▶ What is required:
Transcribe the material verbatim, starting at its first line and stopping once the line containing "right shoulder: (304, 128)" has been given; no picture should appear.

________

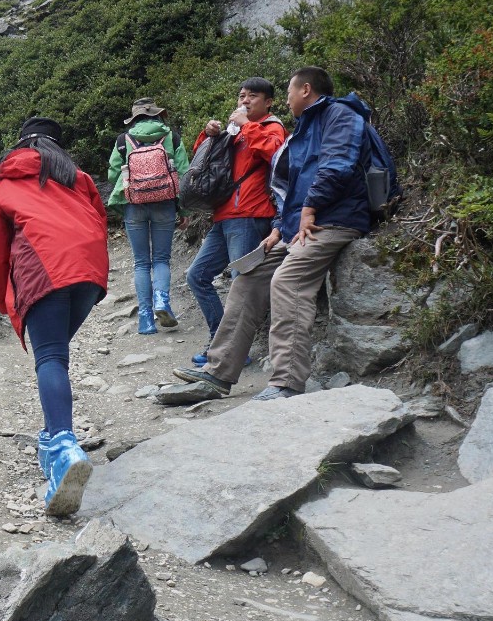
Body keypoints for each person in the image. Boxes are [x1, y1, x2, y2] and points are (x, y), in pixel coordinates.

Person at [161, 67, 376, 404]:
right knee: (246, 277)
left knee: (287, 282)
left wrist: (310, 208)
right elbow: (288, 187)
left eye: (289, 92)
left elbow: (339, 165)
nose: (287, 100)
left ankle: (286, 383)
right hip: (299, 224)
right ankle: (217, 375)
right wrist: (279, 226)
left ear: (305, 90)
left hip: (333, 220)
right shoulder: (304, 128)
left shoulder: (340, 116)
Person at [0, 117, 109, 516]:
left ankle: (63, 448)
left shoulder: (2, 182)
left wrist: (4, 299)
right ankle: (54, 435)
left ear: (19, 145)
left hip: (46, 267)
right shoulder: (78, 177)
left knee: (50, 357)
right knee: (56, 354)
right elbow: (100, 221)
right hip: (89, 271)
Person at [184, 78, 287, 364]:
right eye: (242, 95)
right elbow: (204, 160)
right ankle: (221, 341)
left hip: (251, 215)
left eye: (252, 96)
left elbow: (275, 154)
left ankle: (232, 352)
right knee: (197, 276)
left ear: (268, 102)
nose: (245, 100)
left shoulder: (271, 127)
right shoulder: (237, 130)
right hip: (224, 215)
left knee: (241, 284)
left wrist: (246, 125)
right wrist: (208, 135)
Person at [107, 97, 190, 335]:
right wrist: (183, 210)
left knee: (141, 262)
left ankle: (145, 319)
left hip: (134, 204)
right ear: (157, 114)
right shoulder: (171, 137)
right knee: (162, 259)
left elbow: (113, 174)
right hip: (165, 203)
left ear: (135, 118)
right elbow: (184, 173)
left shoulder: (124, 140)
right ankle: (162, 301)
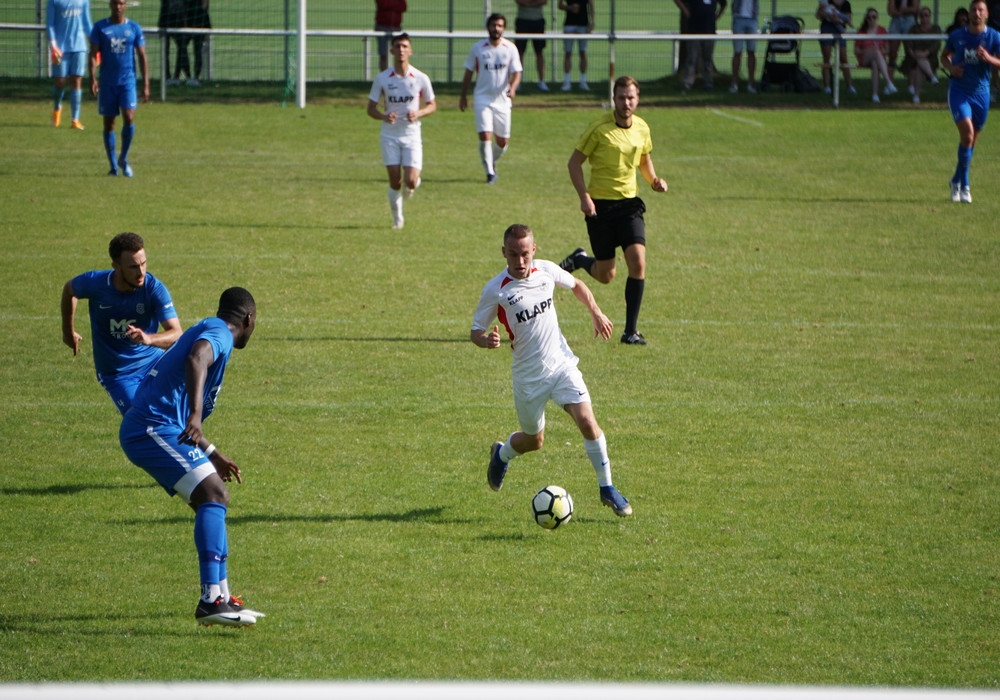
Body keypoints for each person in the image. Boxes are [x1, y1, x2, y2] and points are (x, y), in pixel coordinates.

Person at [119, 287, 263, 627]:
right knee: (214, 494)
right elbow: (197, 358)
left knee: (213, 499)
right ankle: (211, 599)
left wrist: (212, 452)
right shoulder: (221, 334)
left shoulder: (211, 327)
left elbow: (181, 413)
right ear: (249, 319)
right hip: (150, 428)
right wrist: (197, 415)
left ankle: (221, 597)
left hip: (160, 426)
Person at [471, 223, 633, 518]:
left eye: (525, 254)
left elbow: (577, 285)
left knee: (588, 422)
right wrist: (486, 340)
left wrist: (595, 311)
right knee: (534, 441)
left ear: (534, 250)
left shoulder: (545, 270)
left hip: (561, 365)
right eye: (513, 254)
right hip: (528, 378)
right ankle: (501, 453)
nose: (520, 261)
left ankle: (607, 487)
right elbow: (475, 330)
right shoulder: (496, 290)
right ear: (504, 252)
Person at [558, 76, 668, 346]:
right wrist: (584, 197)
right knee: (606, 275)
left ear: (637, 99)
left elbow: (644, 159)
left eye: (631, 98)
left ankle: (630, 331)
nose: (626, 103)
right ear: (613, 99)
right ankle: (580, 260)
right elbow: (574, 163)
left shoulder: (642, 128)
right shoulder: (598, 129)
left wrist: (653, 180)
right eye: (621, 97)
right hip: (600, 208)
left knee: (638, 263)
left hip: (629, 206)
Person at [61, 232, 182, 415]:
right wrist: (68, 332)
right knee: (139, 417)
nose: (141, 272)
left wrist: (148, 339)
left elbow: (177, 334)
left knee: (178, 412)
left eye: (143, 264)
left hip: (154, 362)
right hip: (118, 374)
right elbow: (69, 290)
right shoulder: (96, 283)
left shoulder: (153, 288)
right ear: (116, 267)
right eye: (133, 267)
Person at [367, 33, 437, 230]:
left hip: (412, 134)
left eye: (405, 46)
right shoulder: (382, 78)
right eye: (397, 46)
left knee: (411, 181)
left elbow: (432, 105)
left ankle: (411, 185)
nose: (401, 50)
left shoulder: (420, 78)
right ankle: (397, 218)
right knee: (395, 181)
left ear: (410, 51)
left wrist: (419, 113)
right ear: (391, 51)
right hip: (389, 135)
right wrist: (383, 116)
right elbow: (370, 109)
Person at [941, 0, 1000, 203]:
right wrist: (952, 68)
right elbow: (944, 56)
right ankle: (965, 185)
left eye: (980, 10)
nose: (977, 13)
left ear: (987, 14)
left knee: (971, 141)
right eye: (974, 9)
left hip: (981, 94)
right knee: (967, 134)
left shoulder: (994, 37)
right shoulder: (957, 36)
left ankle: (955, 180)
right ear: (969, 13)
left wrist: (989, 59)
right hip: (959, 91)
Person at [460, 14, 523, 185]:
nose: (496, 29)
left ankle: (491, 160)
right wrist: (463, 95)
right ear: (488, 27)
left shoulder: (510, 48)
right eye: (494, 25)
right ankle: (489, 172)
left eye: (500, 26)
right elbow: (468, 72)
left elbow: (517, 72)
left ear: (504, 28)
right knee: (485, 134)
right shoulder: (478, 48)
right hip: (482, 98)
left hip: (502, 101)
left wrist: (513, 87)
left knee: (502, 142)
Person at [89, 0, 149, 177]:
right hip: (107, 83)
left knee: (129, 116)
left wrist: (146, 84)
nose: (118, 7)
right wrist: (92, 78)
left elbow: (142, 56)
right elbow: (93, 54)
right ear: (110, 5)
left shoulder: (134, 28)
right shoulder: (100, 27)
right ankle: (113, 166)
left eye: (121, 3)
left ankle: (123, 157)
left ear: (125, 5)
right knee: (109, 123)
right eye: (115, 3)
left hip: (127, 82)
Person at [47, 0, 92, 130]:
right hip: (60, 48)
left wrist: (95, 43)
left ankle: (75, 119)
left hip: (79, 46)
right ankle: (57, 108)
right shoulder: (54, 1)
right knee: (60, 81)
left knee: (76, 80)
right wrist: (53, 46)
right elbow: (50, 24)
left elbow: (87, 22)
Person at [674, 0, 728, 91]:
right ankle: (687, 83)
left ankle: (708, 83)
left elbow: (724, 4)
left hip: (709, 30)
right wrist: (686, 12)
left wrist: (718, 15)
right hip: (694, 30)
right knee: (692, 58)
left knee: (707, 59)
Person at [855, 7, 897, 102]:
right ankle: (888, 82)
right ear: (866, 19)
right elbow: (856, 50)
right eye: (869, 17)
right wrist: (868, 50)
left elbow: (887, 49)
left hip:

________

▶ Task result:
Body keypoints for each person in the image. Boxes are [x1, y1, x2, y2] and points are (x, y), in pixel coordinates.

Person at [161, 67, 376, 404]:
right knee: (246, 277)
left knee: (287, 282)
left wrist: (310, 208)
right elbow: (288, 187)
left eye: (289, 92)
left elbow: (339, 165)
nose: (287, 100)
left ankle: (286, 383)
right hip: (299, 224)
right ankle: (217, 375)
right wrist: (279, 226)
left ear: (305, 90)
left hip: (333, 220)
right shoulder: (304, 128)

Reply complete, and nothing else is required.